#### [Records for this task]
==================================================

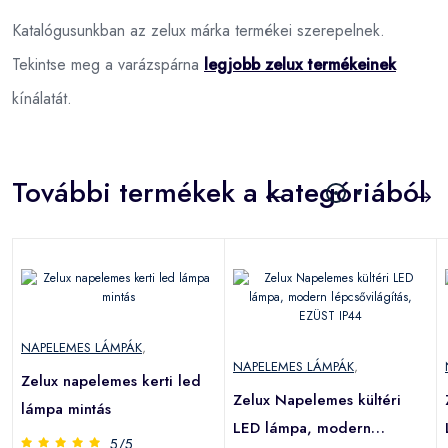
Katalógusunkban az zelux márka termékei szerepelnek.
Tekintse meg a varázspárna
legjobb zelux termékeinek
kínálatát.
További termékek a kategóriából
NAPELEMES LÁMPÁK
,
NAPELEMES LÁMPÁK
,
Zelux napelemes kerti led
Zelux Napelemes kültéri
lámpa mintás
LED lámpa, modern
5/5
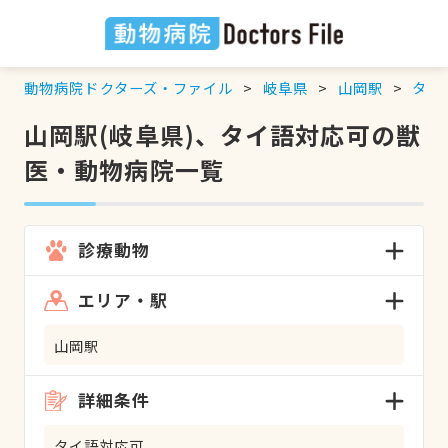
動物病院ドクターズ・ファイル
岐阜県
山岡駅
タイ
山岡駅(岐阜県)、タイ語対応可の獣
医・動物病院一覧
診療動物
エリア・駅
山岡駅
詳細条件
タイ語対応可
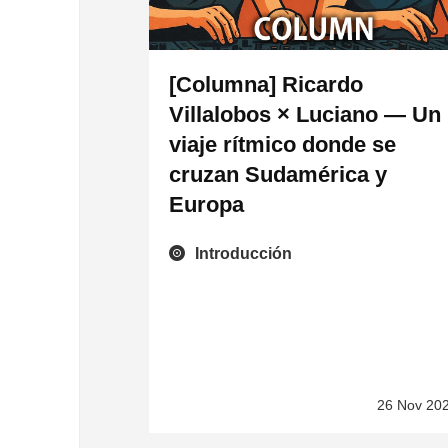
[Columna] Ricardo
Villalobos × Luciano — Un
viaje rítmico donde se
cruzan Sudamérica y
Europa
Introducción
26 Nov 20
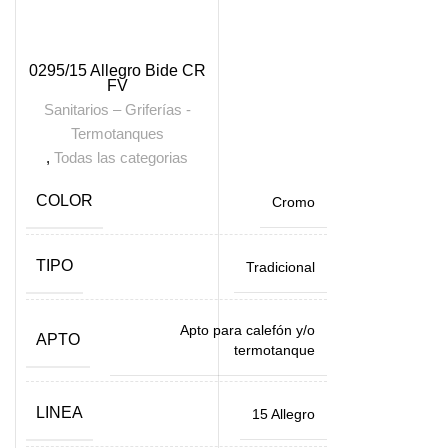
0295/15 Allegro Bide CR
FV
Sanitarios – Griferías -
Termotanques
,
Todas las categorias
COLOR
Cromo
TIPO
Tradicional
Apto para calefón y/o
APTO
termotanque
LINEA
15 Allegro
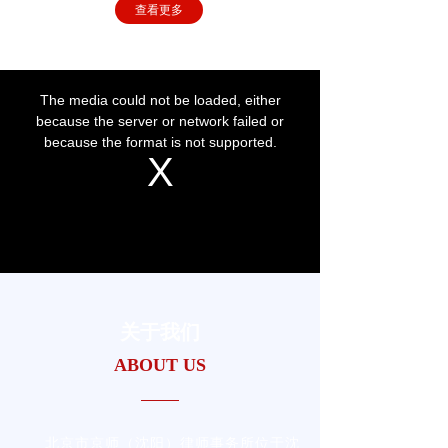
查看更多
关于我们
ABOUT US
北京市京师（沈阳）律师事务所位于沈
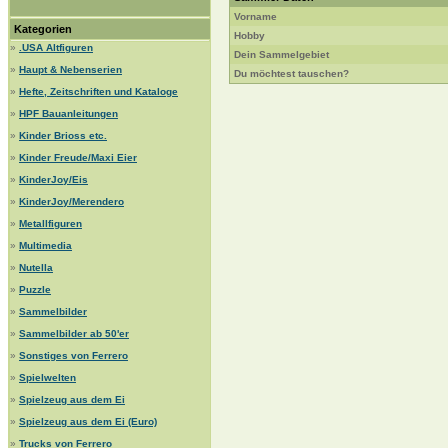
Vorname
Kategorien
Hobby
»
.USA Altfiguren
Dein Sammelgebiet
»
Haupt & Nebenserien
Du möchtest tauschen?
»
Hefte, Zeitschriften und Kataloge
»
HPF Bauanleitungen
»
Kinder Brioss etc.
»
Kinder Freude/Maxi Eier
»
KinderJoy/Eis
»
KinderJoy/Merendero
»
Metallfiguren
»
Multimedia
»
Nutella
»
Puzzle
»
Sammelbilder
»
Sammelbilder ab 50'er
»
Sonstiges von Ferrero
»
Spielwelten
»
Spielzeug aus dem Ei
»
Spielzeug aus dem Ei (Euro)
»
Trucks von Ferrero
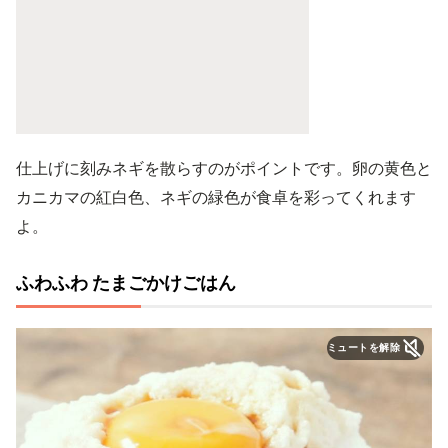
仕上げに刻みネギを散らすのがポイントです。卵の黄色と
カニカマの紅白色、ネギの緑色が食卓を彩ってくれます
よ。
ふわふわ たまごかけごはん
ミュートを解除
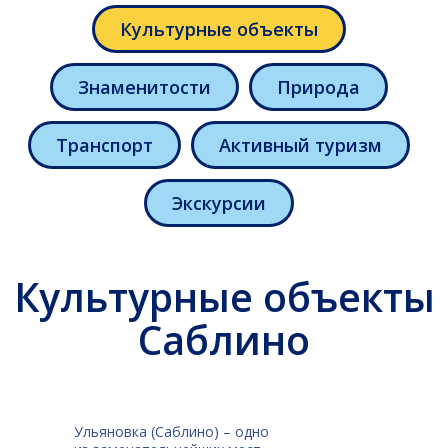
Культурные объекты
Культурные объекты
Знаменитости
Природа
Саблино
Транспорт
Активный туризм
Экскурсии
Ульяновка (Саблино) – одно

==================================================

#### [Your task]
Excluding the images, return each record above precisely as written.

#### [Worked solution]
Katalógusunkban az zelux márka termékei szerepelnek.
Tekintse meg a varázspárna
legjobb zelux termékeinek
kínálatát.
További termékek a kategóriából
NAPELEMES LÁMPÁK
,
NAPELEMES LÁMPÁK
,
Zelux napelemes kerti led
Zelux Napelemes kültéri
lámpa mintás
LED lámpa, modern
5/5
動物病院ドクターズ・ファイル
岐阜県
山岡駅
タイ
山岡駅(岐阜県)、タイ語対応可の獣
医・動物病院一覧
診療動物
エリア・駅
山岡駅
詳細条件
タイ語対応可
[Columna] Ricardo
Villalobos × Luciano — Un
viaje rítmico donde se
cruzan Sudamérica y
Europa
Introducción
26 Nov 20
0295/15 Allegro Bide CR
FV
Sanitarios – Griferías -
Termotanques
,
Todas las categorias
COLOR
Cromo
TIPO
Tradicional
Apto para calefón y/o
APTO
termotanque
LINEA
15 Allegro
查看更多
关于我们
ABOUT US
北京市京师（沈阳）律师事务所位于沈
Vorname
Kategorien
Hobby
»
.USA Altfiguren
Dein Sammelgebiet
»
Haupt & Nebenserien
Du möchtest tauschen?
»
Hefte, Zeitschriften und Kataloge
»
HPF Bauanleitungen
»
Kinder Brioss etc.
»
Kinder Freude/Maxi Eier
»
KinderJoy/Eis
»
KinderJoy/Merendero
»
Metallfiguren
»
Multimedia
»
Nutella
»
Puzzle
»
Sammelbilder
»
Sammelbilder ab 50'er
»
Sonstiges von Ferrero
»
Spielwelten
»
Spielzeug aus dem Ei
»
Spielzeug aus dem Ei (Euro)
»
Trucks von Ferrero
仕上げに刻みネギを散らすのがポイントです。卵の黄色と
カニカマの紅白色、ネギの緑色が食卓を彩ってくれます
よ。
ふわふわ たまごかけごはん
ミュートを解除
Культурные объекты
Культурные объекты
Знаменитости
Природа
Саблино
Транспорт
Активный туризм
Экскурсии
Ульяновка (Саблино) – одно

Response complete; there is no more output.